__Data shown__:
################

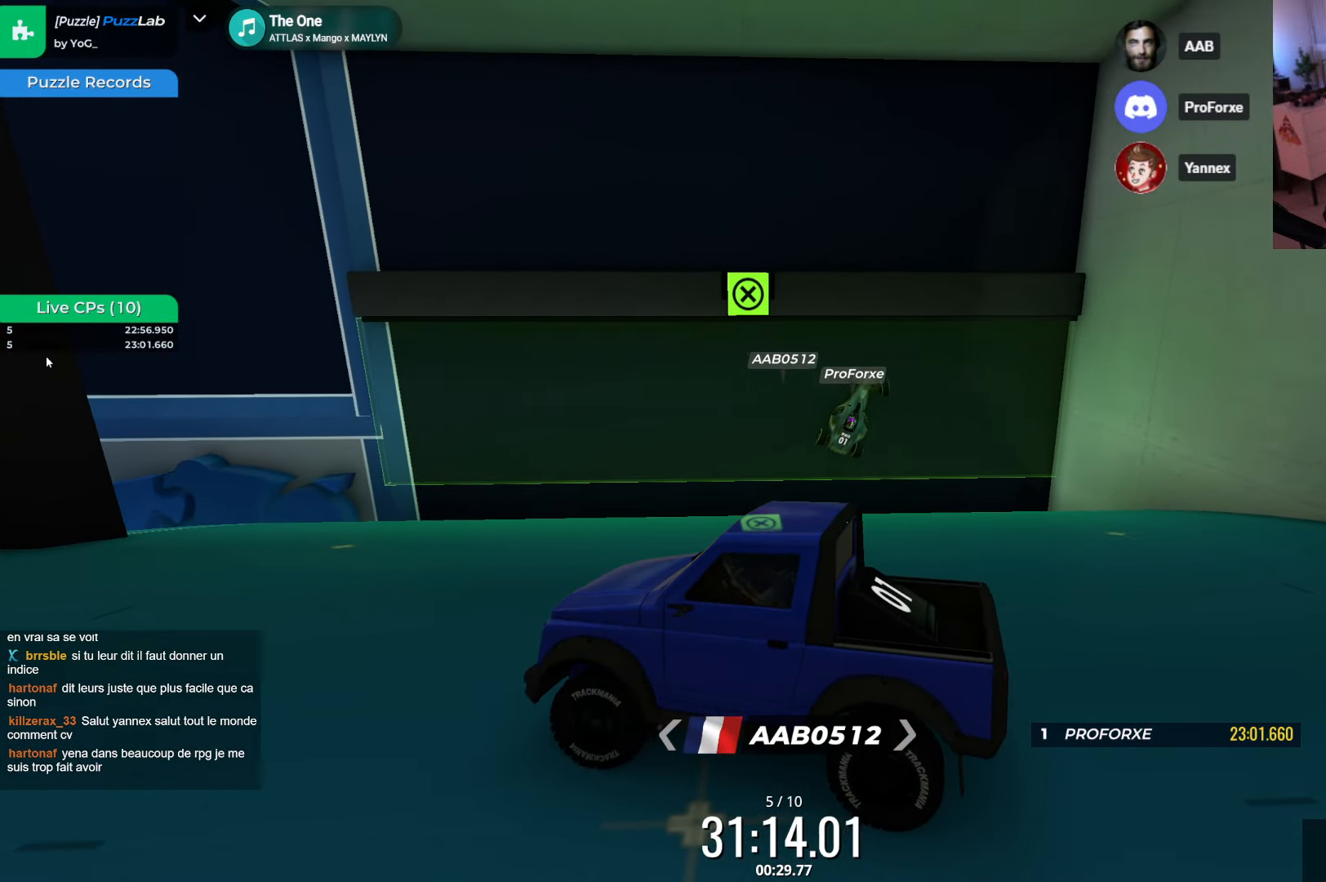
{"keys": ["left"], "events": []}
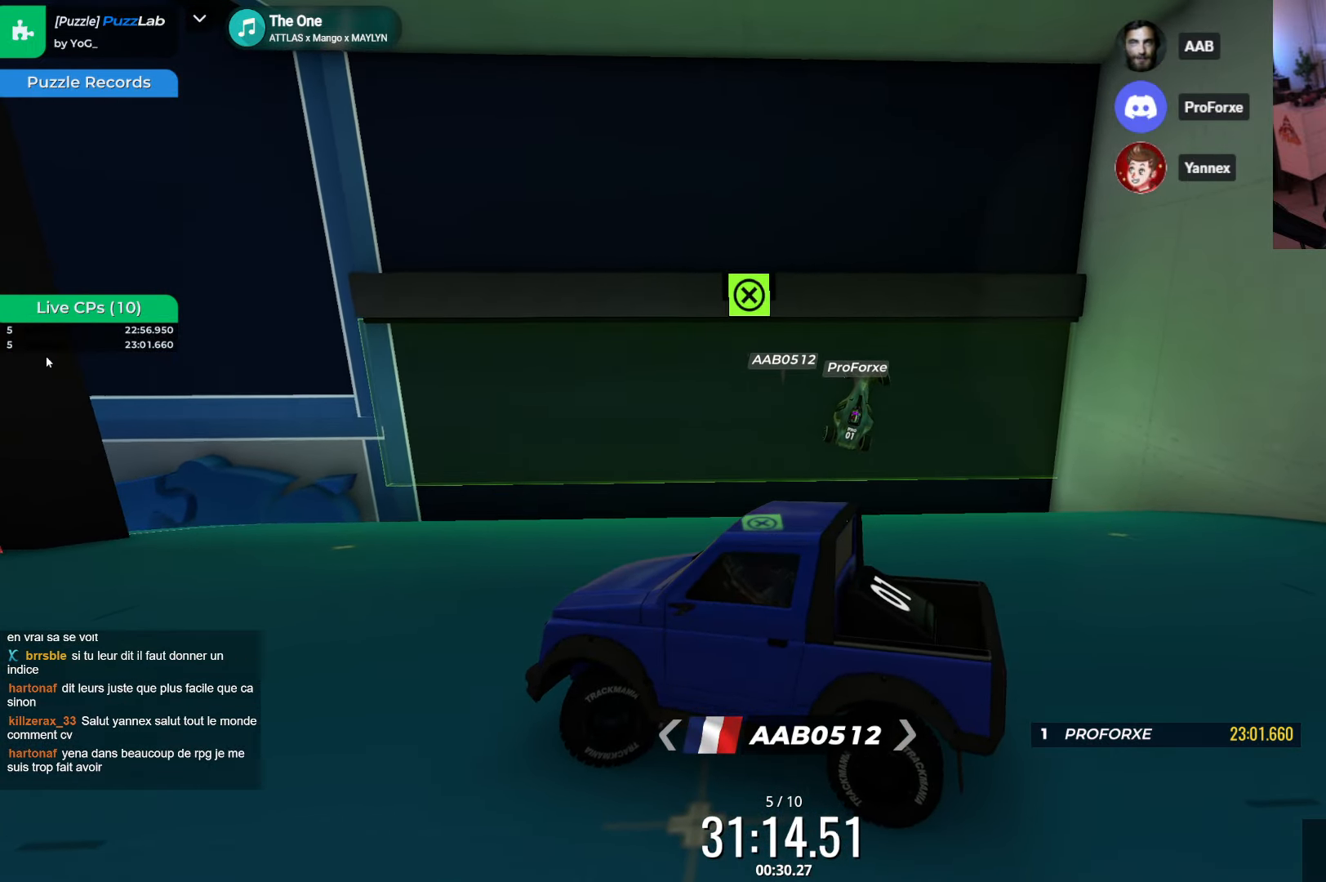
{"keys": ["left"], "events": []}
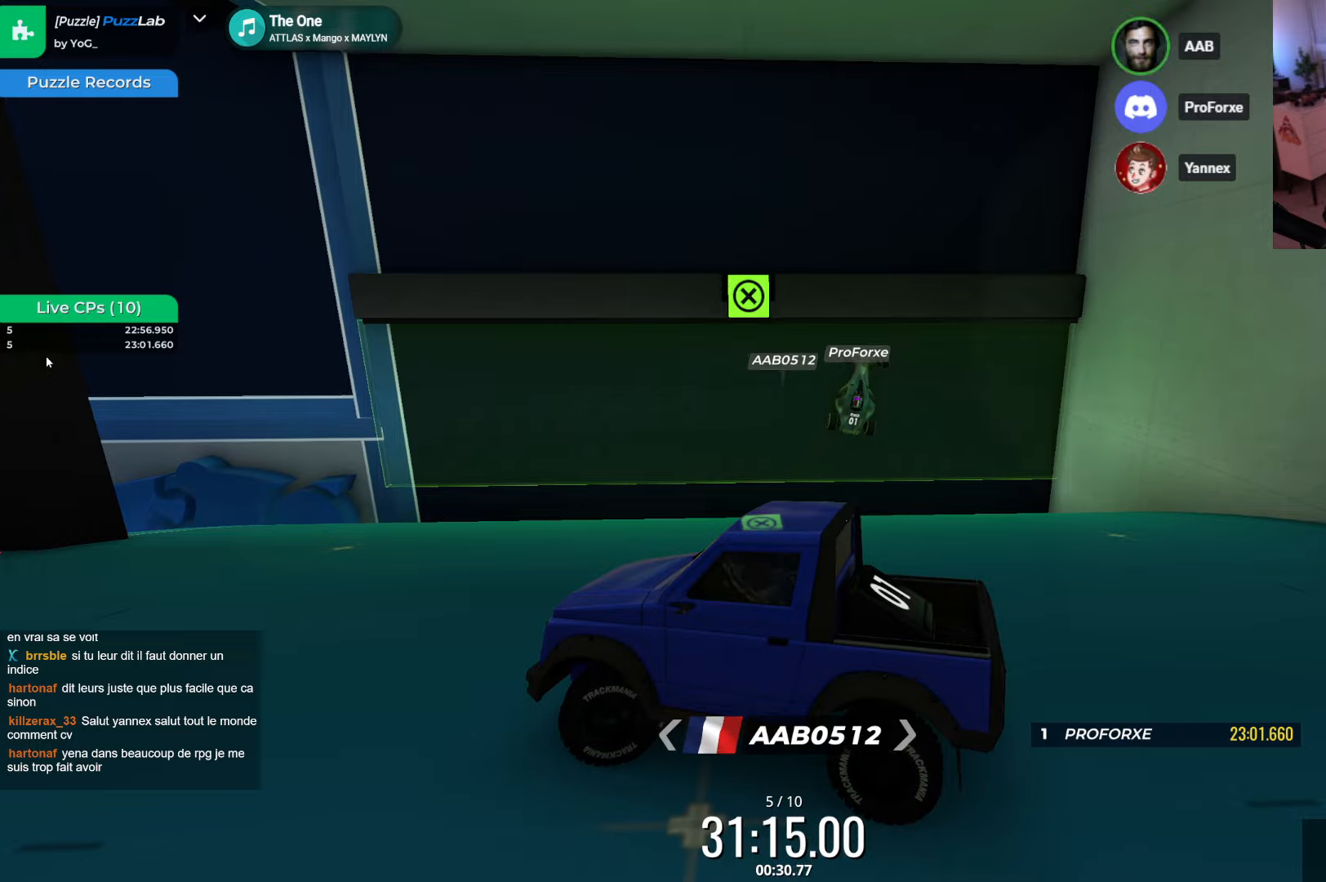
{"keys": [], "events": [[166, "left", "up"]]}
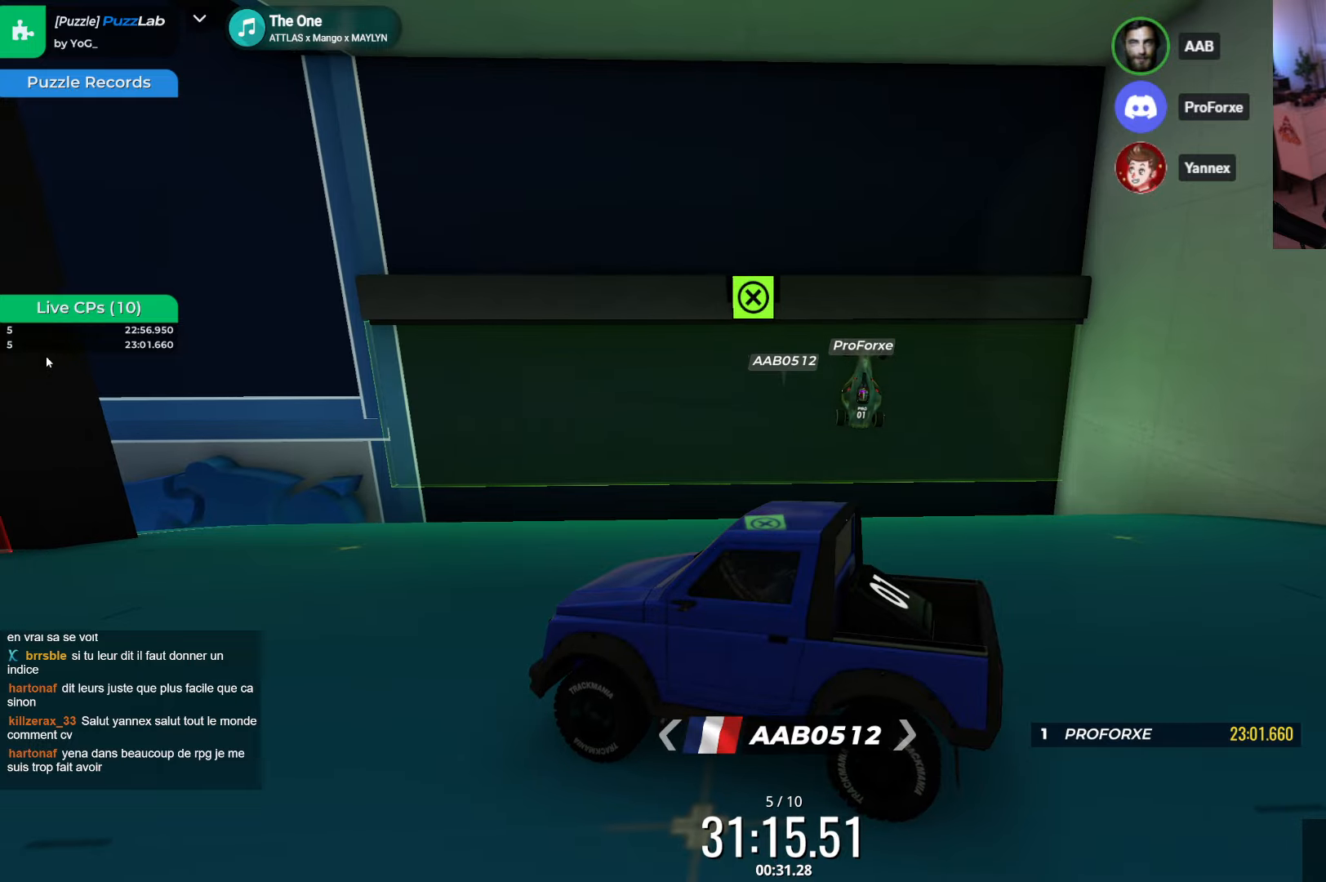
{"keys": ["left", "up"], "events": [[66, "right", "down"], [66, "up", "down"], [166, "right", "up"], [450, "left", "down"]]}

################

__Task details__:
Without including any pictures, print all of the material exactly as given.

__Answer box__:
{"keys": ["left"], "events": []}
{"keys": ["left"], "events": []}
{"keys": [], "events": [[166, "left", "up"]]}
{"keys": ["left", "up"], "events": [[66, "right", "down"], [66, "up", "down"], [166, "right", "up"], [450, "left", "down"]]}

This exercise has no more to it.